Thlazole, Imidazo !, Pyrazole, Oxadiazole, Thiadiazole and Triazole. Specific examples are low molecular weight i

Electron donors, such as hexamethylenediamine, N- (4-aminobutyl) -cadaverine, asam.-didodecylhydrazine,!

p-toluldine, 4-amino-o-xylene, N.N'-diphenyl-1-4-diaminoethane. o-, m- or p-ditolylamine, triphenyl- j

amine, diphenylmethane, triphenylmethane, durol, 2-bromo-3,7-dimethylnaphthalene, 2,3,5-trimethyinaph- «5 thalin, N'-O-bromophenyD-N-iß-naphthyD-urea, M-methyl-N- (α-naphthyl) -urea.

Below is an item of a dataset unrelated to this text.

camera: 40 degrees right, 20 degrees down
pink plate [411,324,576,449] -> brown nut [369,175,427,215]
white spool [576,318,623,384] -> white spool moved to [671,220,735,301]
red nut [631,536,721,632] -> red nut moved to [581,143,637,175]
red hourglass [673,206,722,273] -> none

N, N'-DIethyl-N- (a-naphthyI) urea, 2,6-dimethylanthracene, anthracene, 2-phenylanthracene, 9,10-diphenylanthracene, 9,9'-BianthranyI, 2-dimethylaminoanthracene, phenanthrene, 9-aminophenanthrene, 3,6-dimethyl

phenanthrene, SJ-Dlbromo ^ -phenylindole, 2,3-Dlmethyllndolln, 3-indolylmethylamln, carbazole, 2-methylcarbazole, N-Ethylcarbazole, 9-Phenylcarbazole, 1,1-Dicarbazole, 3- (p-Methoxyphenyl) -oxazolldln, 3,4,5-Trlmethylisooxazole, 2-Anlllno-4,5-diphenylthlazole, 2,4,5-TrlnltrophenyIlmldazole, 4-Amlno-3,5-dlmethyl-1-phenylpyrazole, 2,5-D! Phenyl-1,3,4-oxadlazole, 1,3,5-tri-phenyl-1,2,4-trlazole, l-Amino-5-phenyltetrazole and Bls-dlethylaminophenyl-l ^ ö-oxadlazole. Specific examples of high molecular weight Electron donors are poly-N-vinylcarbazole and its derivatives (e.g. those with halogen atoms, such as ChIr "or bromine, or substituents such as methyl or amino on the carbazoy skeleton), polyvinylpyrene, Polyi-sTiylanthracen, pyrene-formaldehyde-polycondensates and their derivatives (e.g. those with halogen atoms, such as bromine, or substituents such as nitro, on the pyrene framework).

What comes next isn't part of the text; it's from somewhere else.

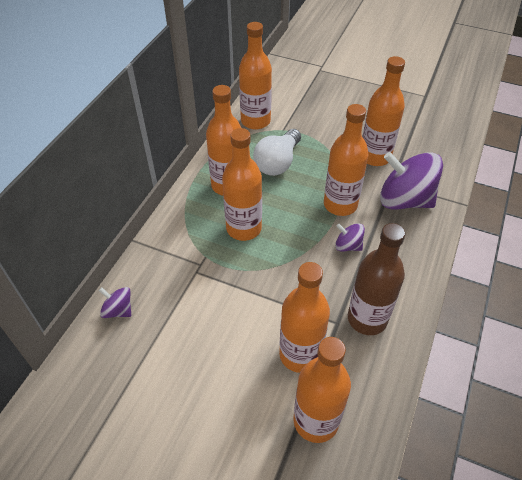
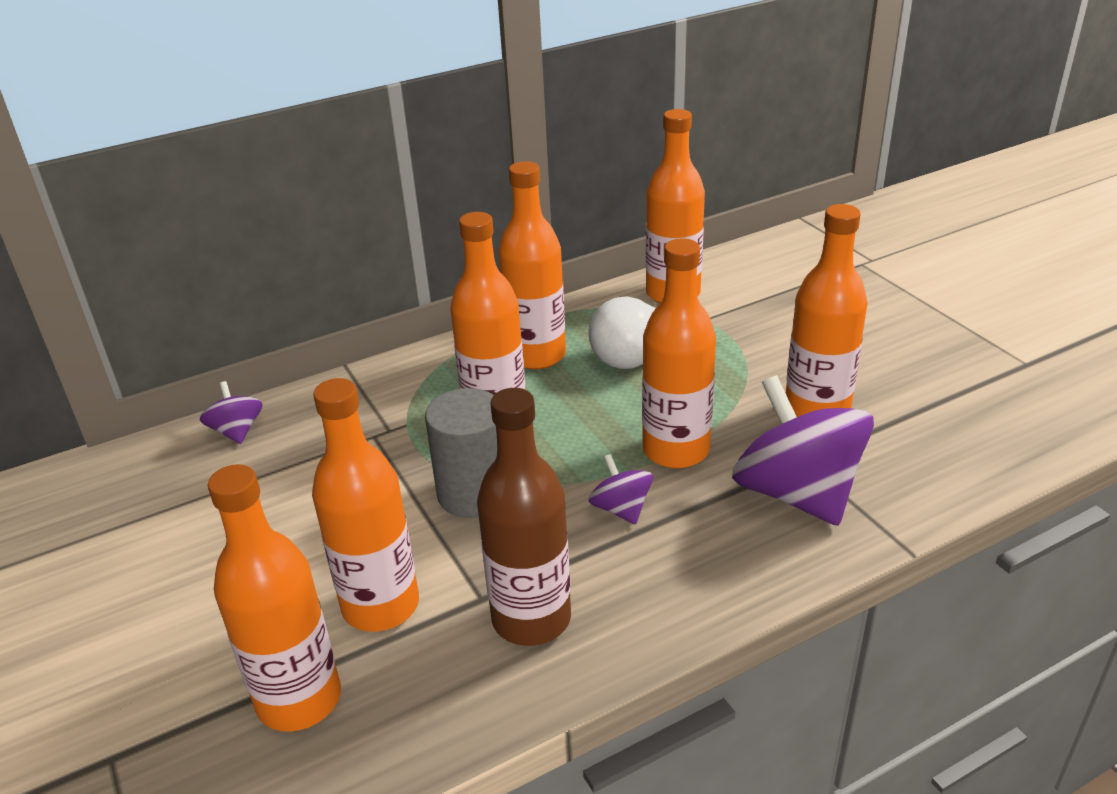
camera: 40 degrees right, 15 degrees down
none -> grey cylinder [425,388,497,518]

b) Sensitive to light in the blue range and essentially transparent to light in the blue complementary moose (red area):

Mixtures of inorganic pigments, such as cadmium sulfide and zinc oxide, with the above-mentioned oils.

The single layer second photoconductive layer can be made using conventional solutions and Dlsperslonsbeschlchtung.

2. In the case of the multilayer, second photoconductive layer 4 ':
2-1. Charge carrier generating layer 41

This layer corresponds to the charge carrier generating layer for the first photoconductive layer.
2-2. Charge transport layer 42

This layer corresponds to the charge transport layer for the first photoconductive layer with the Exception that, instead of the specific electron donor, the electron donor for the first photocellable Layer is used.

Preferably, the single-layer second photoconductive layer 4 has a thickness of 10 to 30 µm Charge carrier-generating layer 41 for the multi-layered second photoleltfahlge layer 4 'has a thickness from 0.1 to 1 μm and the charge-transporting layer 42 has a thickness of 10 to 30 μm.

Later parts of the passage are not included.